Under the Hood
Although AWS doesn't make its details public, there's nothing wrong about reversing whats available to us. In fact, some already did it before.
In this example, we'll work on Lambda Shell, a tool to grab parts of the AWS Java Runtime for Lambda, and make a few investigations of our own.1
1. Credit goes to Eric Hammond of Alestic for doing this first ↩
Downloading the Examples
From now on, we'll refer to the lambda examples as the contents of the lambada-book-examples git repository, under https://github.com/ingenieux/lambada-book-examples. At this point, all you need to do is to clone it using git, and import into your favorite IDE.

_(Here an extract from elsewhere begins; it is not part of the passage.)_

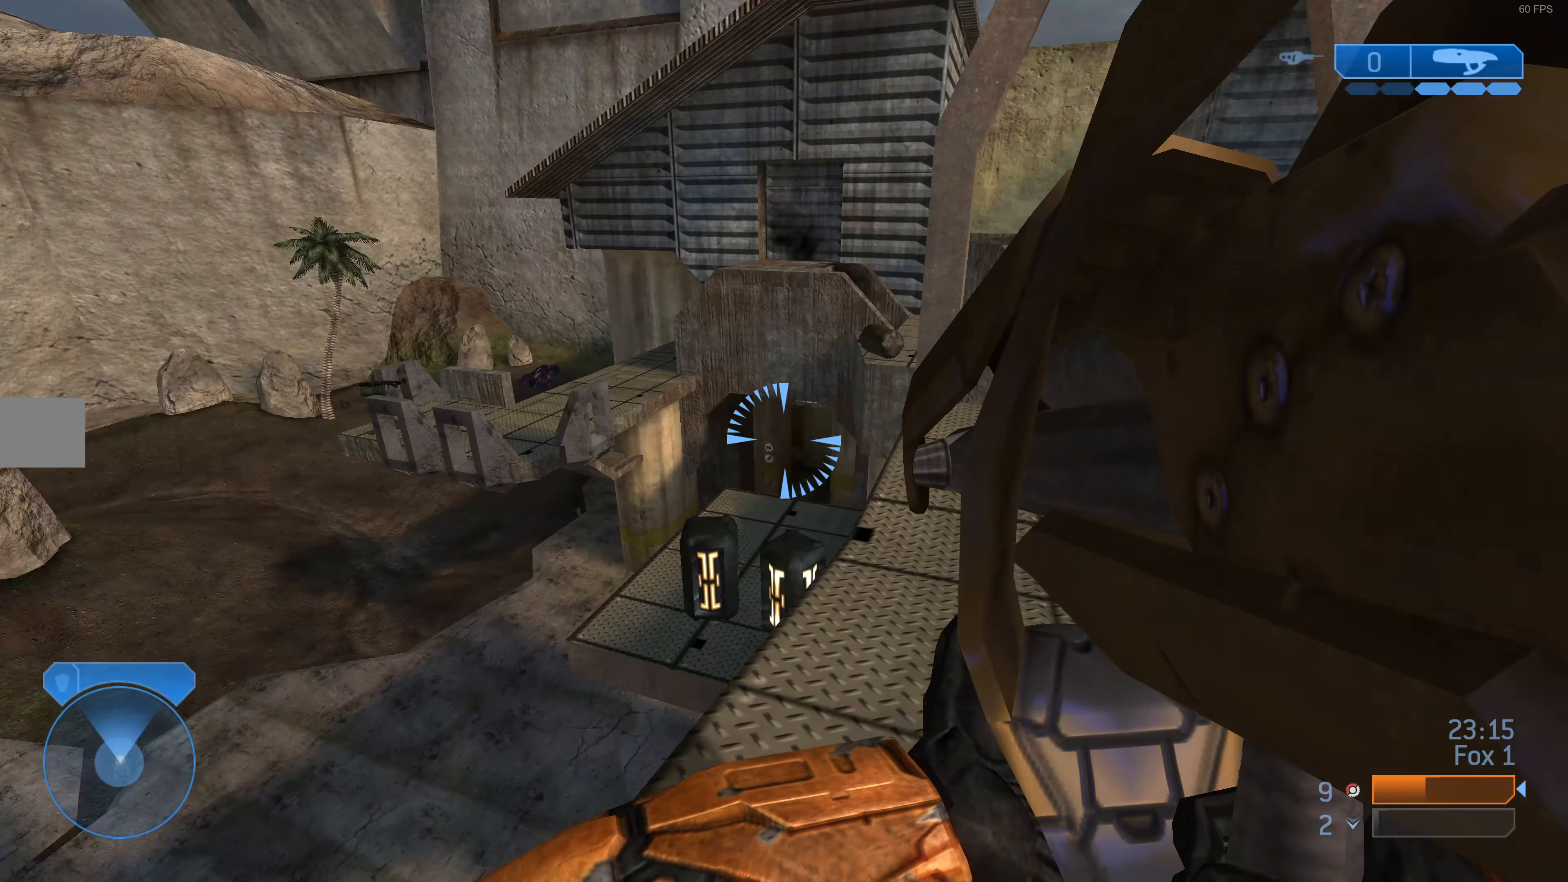
{"buttons": [], "left_stick": "down-right", "right_stick": "left", "events": [[100, "right_stick", "center"], [300, "right_stick", "left"], [367, "left_stick", "right"], [467, "left_stick", "down-right"]]}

Regarding the Decompilation part of the drill, I'll be using IntelliJ Idea with its Decompiler Plugin. There's no reason to think the Community Version can't do this, so I'm taking it for granted for now.
Introducing Lambda Shell
So, what if we could run applications under Lambda? There's nothing wrong about it, as long as you remember to keep your memory footprint low, since Java has several problems when it comes to executing large process.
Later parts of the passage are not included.